Amy le fixa pendant un long moment, avant de lever la tête légèrement et de placer un baiser chaste sur ses lèvres. « Sans Matt et sans parents morts, j'aurais été tienne, Rory Williams. » Rory sourit. « Dans un autre monde, Amélia Pond. »
« Très bien tout le monde ! On a fini ! » Annonça Matt, trainant le dernier sac hors de la salle. John ferma la porte, vérifia qu'elle soit verrouillée, et le groupe traversa le labo, la pièce vide qui était devenue une maison pour eux. Beaucoup de souvenirs avaient été créés dans cette pièce, et ils ne changeraient cela pour rien au monde.
C'était un sentiment triste, de savoir que pour la première fois en six mois, ils allaient être séparés. Le vol de Rory allait embarquer d'une minute à l'autre, alors ils se disaient adieu. « Bon, vous deux, » commença Rory en s'adressant à John et Matt, « n'allez pas chercher les ennuis maintenant que vous n'avez plus rien pour occuper votre temps libre. » John et Matt s'observèrent, un regard mi-moqueur mi-offensé sur leurs visages.
« Rory- »
« - et Amy, »
« Ils ne nous font pas confiance. »
« Tu penses que je penses que- »
« Inéluctablement. »
« Tu vois, je suis heureux qu'on soit sur la même- »
« Longueur d'ondes. Tu vois. Grands esprits. » Acquiesça John. Faisant face à Amy et Rory, Matt enchaina.
« Les ennuis sont juste des petites parties ! Ils attendent tous là-bas, Rory. Je ne les ai pas encore vu, pas avec ces yeux de père-imminent. »
John repris le fil, « Car les choses qui ce sont passées ici n'étaient que des trucs et des magouilles. » Il regarda Matt. « Magnifique mot. Magouilles. »
Matt sourit. « Entre nous, ça sonne merveilleusement bien. »
« Est-ce ce à quoi tu pensais- »
« Oui, c'est juste tellement inspirant de m'entendre le dire. »
« Je sais ! »
« Est-ce que c'est si important, de flirter ? Parce que j'avais l'impression que, vu que je pars, je devrais être en haut de la liste pour l'instant. » Se plaignit Rory. John et Matt serrèrent fort le jeune homme, l'écrasant entre eux et étouffant ses protestations. Amy les écarta finalement et jeta ses bras autour de Rory.
« Prends soin de toi, d'accord ? Tu es une mère, maintenant. » Dit Rory, la serrant contre lui. « Ouais, toi aussi. On se retrouve tous à Londres, après avoir rendu visite à la mère de Matt en Écosse. Je te téléphonerai pour te dire la date. » Lui dit-elle, ses yeux remplis de larmes. Rory les chassa doucement avec ses pouces, embrassant son front. « À plus tard. » Amy sourit. « À plus tard. »
V
C'était à présent au tour de Matt et d'Amy. Ils rentraient en Écosse, donc leur voyage allait être plus long. Après avoir fait le plein de sédatifs pour Matt (qui détestait voler), ils étaient prêts. Les deux docteurs se firent une poignée de main compliquée, suivie par un au revoir dans une langue qu'ils avaient inventé. « C'est du Gallifréen, Amy ! » Elle ne fit même pas semblant de comprendre.
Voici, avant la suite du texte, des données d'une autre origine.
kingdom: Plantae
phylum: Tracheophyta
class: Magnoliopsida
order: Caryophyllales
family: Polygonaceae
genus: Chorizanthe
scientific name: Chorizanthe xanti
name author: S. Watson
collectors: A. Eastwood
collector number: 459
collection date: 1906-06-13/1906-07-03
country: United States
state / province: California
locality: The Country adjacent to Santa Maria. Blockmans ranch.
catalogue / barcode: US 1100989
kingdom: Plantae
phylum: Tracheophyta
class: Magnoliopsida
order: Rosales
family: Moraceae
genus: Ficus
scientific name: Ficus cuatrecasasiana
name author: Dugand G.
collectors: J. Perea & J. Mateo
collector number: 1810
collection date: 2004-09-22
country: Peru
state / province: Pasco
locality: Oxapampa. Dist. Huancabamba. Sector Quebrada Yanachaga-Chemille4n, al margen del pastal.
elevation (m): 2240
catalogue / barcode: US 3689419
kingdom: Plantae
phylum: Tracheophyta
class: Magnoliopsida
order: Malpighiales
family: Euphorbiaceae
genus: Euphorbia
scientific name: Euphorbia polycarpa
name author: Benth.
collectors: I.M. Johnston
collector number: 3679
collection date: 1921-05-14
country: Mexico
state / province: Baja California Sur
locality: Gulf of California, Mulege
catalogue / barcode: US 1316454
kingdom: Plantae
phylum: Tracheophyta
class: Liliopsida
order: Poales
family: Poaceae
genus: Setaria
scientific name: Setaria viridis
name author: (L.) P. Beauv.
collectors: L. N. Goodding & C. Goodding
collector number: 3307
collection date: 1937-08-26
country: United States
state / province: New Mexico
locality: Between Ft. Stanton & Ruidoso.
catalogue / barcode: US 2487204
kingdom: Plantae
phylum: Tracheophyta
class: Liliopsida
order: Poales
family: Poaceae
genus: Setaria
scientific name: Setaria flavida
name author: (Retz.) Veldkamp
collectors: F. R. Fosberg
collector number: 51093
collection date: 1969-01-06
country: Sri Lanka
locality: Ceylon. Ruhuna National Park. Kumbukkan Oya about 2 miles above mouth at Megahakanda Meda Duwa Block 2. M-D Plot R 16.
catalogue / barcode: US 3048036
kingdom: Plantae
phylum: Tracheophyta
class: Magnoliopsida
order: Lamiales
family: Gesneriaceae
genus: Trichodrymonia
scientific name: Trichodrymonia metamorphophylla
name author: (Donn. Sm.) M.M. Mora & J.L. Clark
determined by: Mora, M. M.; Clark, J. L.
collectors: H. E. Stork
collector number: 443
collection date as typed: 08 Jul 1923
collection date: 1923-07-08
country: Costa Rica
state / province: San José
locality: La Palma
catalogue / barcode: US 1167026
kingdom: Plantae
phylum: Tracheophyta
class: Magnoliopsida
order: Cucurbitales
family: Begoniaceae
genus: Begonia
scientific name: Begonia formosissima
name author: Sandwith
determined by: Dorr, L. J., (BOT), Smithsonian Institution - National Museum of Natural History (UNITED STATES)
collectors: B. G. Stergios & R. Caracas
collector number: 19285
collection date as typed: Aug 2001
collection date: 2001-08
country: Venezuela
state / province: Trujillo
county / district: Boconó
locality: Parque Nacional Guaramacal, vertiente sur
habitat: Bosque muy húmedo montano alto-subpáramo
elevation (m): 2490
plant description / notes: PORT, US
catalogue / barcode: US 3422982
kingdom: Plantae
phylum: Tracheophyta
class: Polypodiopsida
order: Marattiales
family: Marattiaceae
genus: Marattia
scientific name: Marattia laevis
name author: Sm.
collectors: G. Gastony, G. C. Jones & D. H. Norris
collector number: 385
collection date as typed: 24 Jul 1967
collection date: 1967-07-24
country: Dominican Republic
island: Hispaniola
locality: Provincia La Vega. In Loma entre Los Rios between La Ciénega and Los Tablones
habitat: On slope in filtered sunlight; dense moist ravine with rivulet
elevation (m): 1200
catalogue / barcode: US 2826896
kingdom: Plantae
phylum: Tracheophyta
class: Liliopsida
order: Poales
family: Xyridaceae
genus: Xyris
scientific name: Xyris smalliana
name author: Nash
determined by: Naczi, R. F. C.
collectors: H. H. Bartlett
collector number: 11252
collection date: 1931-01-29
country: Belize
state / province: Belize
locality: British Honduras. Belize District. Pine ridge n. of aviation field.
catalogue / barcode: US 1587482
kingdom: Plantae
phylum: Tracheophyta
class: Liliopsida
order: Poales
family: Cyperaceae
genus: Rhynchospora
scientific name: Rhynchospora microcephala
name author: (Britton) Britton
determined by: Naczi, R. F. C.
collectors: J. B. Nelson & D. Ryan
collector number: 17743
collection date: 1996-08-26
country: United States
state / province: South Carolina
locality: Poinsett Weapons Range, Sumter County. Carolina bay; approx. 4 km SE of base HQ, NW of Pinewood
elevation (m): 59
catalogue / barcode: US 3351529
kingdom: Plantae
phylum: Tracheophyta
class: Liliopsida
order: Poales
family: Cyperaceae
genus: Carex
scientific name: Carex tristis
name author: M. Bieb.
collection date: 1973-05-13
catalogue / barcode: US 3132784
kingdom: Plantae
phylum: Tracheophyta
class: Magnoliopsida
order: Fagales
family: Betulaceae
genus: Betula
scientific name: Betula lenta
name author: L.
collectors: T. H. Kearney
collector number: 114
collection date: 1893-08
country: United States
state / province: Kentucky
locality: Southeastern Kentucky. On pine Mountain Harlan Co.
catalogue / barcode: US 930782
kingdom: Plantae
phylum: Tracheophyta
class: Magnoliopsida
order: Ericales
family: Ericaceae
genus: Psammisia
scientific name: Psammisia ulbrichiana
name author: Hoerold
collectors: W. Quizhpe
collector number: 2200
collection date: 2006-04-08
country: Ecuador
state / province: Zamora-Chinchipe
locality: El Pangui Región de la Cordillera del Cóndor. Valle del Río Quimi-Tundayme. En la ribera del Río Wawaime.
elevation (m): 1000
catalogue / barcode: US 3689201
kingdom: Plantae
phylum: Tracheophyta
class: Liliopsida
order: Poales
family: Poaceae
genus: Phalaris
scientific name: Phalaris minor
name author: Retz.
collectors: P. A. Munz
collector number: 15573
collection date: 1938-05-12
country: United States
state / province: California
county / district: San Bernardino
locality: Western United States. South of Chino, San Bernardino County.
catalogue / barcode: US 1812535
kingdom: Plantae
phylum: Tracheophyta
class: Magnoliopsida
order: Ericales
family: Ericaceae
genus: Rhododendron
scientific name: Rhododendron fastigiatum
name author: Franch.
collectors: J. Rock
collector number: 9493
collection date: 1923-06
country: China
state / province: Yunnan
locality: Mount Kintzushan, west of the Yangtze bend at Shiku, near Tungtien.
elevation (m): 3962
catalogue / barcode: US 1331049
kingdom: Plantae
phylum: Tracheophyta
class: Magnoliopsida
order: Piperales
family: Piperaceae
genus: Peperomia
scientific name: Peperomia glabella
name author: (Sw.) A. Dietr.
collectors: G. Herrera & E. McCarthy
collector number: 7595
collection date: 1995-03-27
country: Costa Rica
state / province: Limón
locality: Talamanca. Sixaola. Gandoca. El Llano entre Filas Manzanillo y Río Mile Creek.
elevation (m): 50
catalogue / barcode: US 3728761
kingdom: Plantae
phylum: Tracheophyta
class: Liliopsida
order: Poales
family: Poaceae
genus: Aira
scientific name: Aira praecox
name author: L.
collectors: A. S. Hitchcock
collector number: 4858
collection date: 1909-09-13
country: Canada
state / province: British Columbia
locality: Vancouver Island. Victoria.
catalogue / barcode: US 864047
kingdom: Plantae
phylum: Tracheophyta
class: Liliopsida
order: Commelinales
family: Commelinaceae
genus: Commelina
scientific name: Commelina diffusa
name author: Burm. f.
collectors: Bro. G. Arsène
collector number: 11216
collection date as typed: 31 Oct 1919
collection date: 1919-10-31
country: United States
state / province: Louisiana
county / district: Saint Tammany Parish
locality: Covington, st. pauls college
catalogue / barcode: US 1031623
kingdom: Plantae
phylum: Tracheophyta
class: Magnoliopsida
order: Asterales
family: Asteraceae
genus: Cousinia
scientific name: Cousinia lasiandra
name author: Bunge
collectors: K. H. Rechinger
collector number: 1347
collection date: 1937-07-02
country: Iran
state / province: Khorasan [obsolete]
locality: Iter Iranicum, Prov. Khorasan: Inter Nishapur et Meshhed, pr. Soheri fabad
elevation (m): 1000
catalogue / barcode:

Amy pris le visage de John entre ses mains, afin qu'il comprenne qu'elle était sérieuse. « Je sais que toi et Rose avaient beaucoup parlé au téléphone, mais ça ne veut pas dire que tout est réglé. Vous allez devoir parler de beaucoup de choses, et vous ne pouvez pas prétendre que ça n'est jamais arrivé, autrement, vous serez de retour à la case départ. » John opina, les traits sérieux. « Tu l'aime, John, et elle t'aime. Laisse cet amour vous guider, vous devez être sûrs que tout rentre dans l'ordre. Le vrai amour comme celui-ci n'arrive pas tout les jours, alors sois reconnaissant de l'avoir. » John sourit à la future maman. « Promis, Amy. Tu vas me manquer. » Amy le serra fort.
« Tu vas me manquer, grand dadais. Prends soin de toi et appelle-moi une fois que tu as atterri, d'accord ? »
« Je le ferais. N'oublie pas de m'appeler quand toi et Matt arrivez en Écosse. Prenez un tas de photos, je n'ai jamais été là-bas. »
« Promis. On se voit dans quelques semaines.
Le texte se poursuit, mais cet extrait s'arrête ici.